Replica Exchange Monte Carlo search with limitation¶

This tutorial describes the constraint expression function that can be set in the [runner.limitation] section. As an example, the replica exchange Monte Carlo method is applied to the calculation of Himmelblau with constraints.

Sample files location¶

Sample files are available in the sample/analytical/limitation directory. This directory contains the following files.

ref.txt

File to check if the calculation is executed correctly (answer to obtain by performing this tutorial).
input.toml

Input file for the main program.
do.sh

Script prepared to calculate this tutorial at once.

In the following, we will explain these files, and then introduce the actual calculation results.

Input files¶

The following input.toml is an input file for the main program.

[base]
dimension = 2
output_dir = "output"

[algorithm]
name = "exchange"
seed = 12345

[algorithm.param]
max_list = [6.0, 6.0]
min_list = [-6.0, -6.0]
unit_list = [0.3, 0.3]

[algorithm.exchange]
Tmin = 1.0
Tmax = 100000.0
numsteps = 10000
numsteps_exchange = 100

[solver]
name = "analytical"
function_name = "himmelblau"

[runner]
[runner.limitation]
co_a = [[1, -1],[1, 1]]
co_b = [[0], [-1]]

[base] section is the parameter of the main program. dimension is the number of variables to be optimized, and in this case, it is 2.

[algorithm] section is the section to set the search algorithm. name is the name of the search algorithm. In this case, specify "exchange" for the replica exchange Monte Carlo method. seed is the seed given to the pseudo-random number generator.

[algorithm.param] sub-section specifies the range of parameters to be optimized. min_list indicates the minimum value, and max_list indicates the maximum value.

[algorithm.exchange] sub-section specifies the hyperparameters of the replica exchange Monte Carlo method.

numstep is the number of Monte Carlo updates.
numsteps_exchange specifies the number of times to attempt temperature exchange.
Tmin and Tmax are the lower and upper limits of the temperature, respectively.
If Tlogspace is true, the temperature is divided equally in log space. This option is not specified in this input.toml because the default value is true.

[solver] section specifies the solver used internally in the main program. In this case, the analytical solver is specified. The analytical solver sets the function using the function_name parameter, and in this case, the Himmelblau function is specified.

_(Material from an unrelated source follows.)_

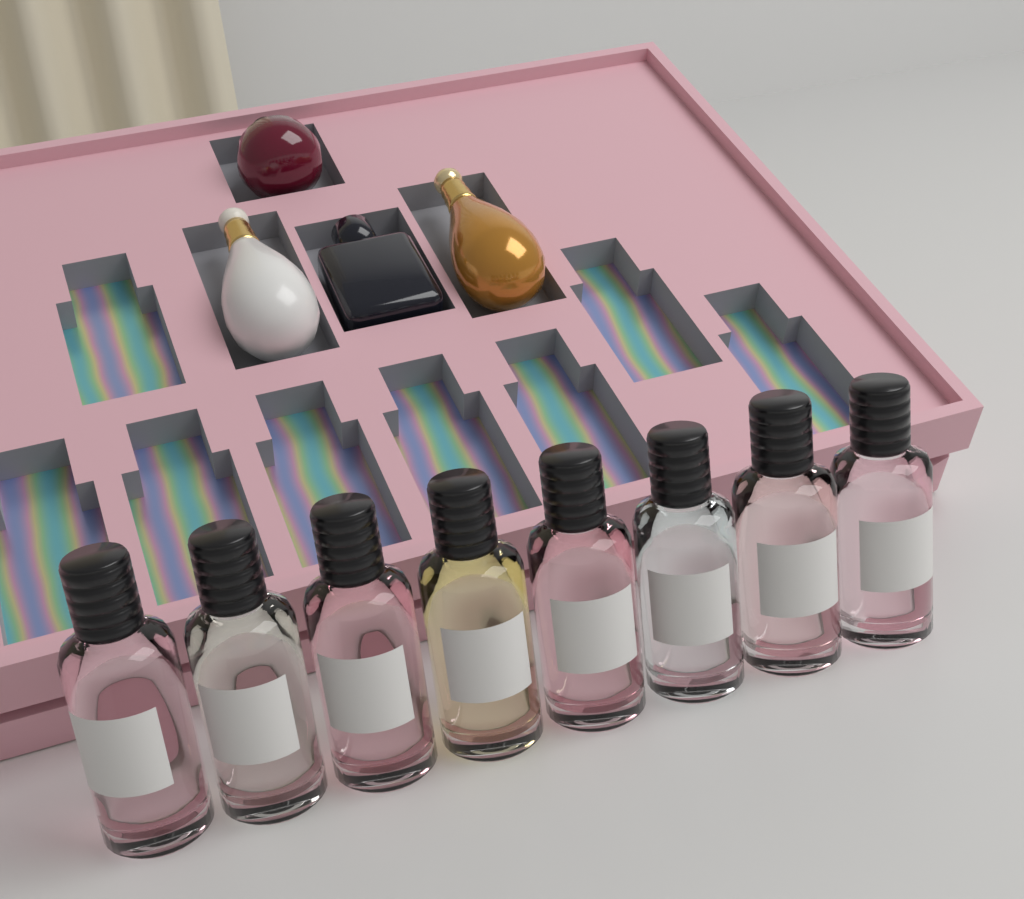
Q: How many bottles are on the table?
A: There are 8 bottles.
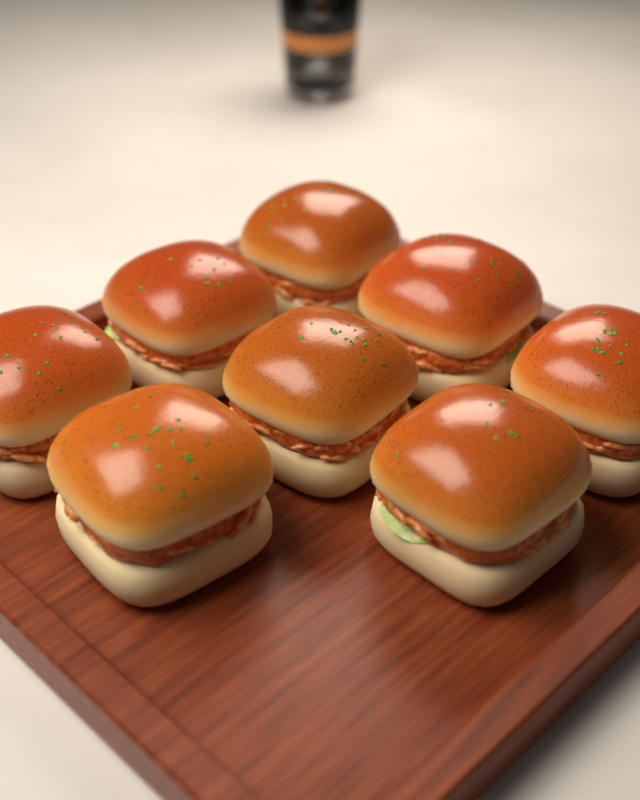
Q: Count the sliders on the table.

[runner] section has a sub-section [runner.limitation], and in this section, the constraint expression is set. In the current version, the constraint expression is defined as \(Ax+b>0\) where \(x\) is \(N\) dimensional input parameter, \(A\) is a \(M \times N\) matrix, and \(b\) is a \(M\) dimensional vector. \(A\) and \(b\) are set by co_a and co_b, respectively. For details, see the [limitation] section in the input file in the manual.

In this case, the following constraint is imposed:

\[\begin{split}x_{1} − x_{2} > 0\\ x_{1} + x_{2} − 1 > 0\end{split}\]

Calculation¶

First, move to the folder where the sample file is located (assuming that you are directly under the directory where you downloaded this software).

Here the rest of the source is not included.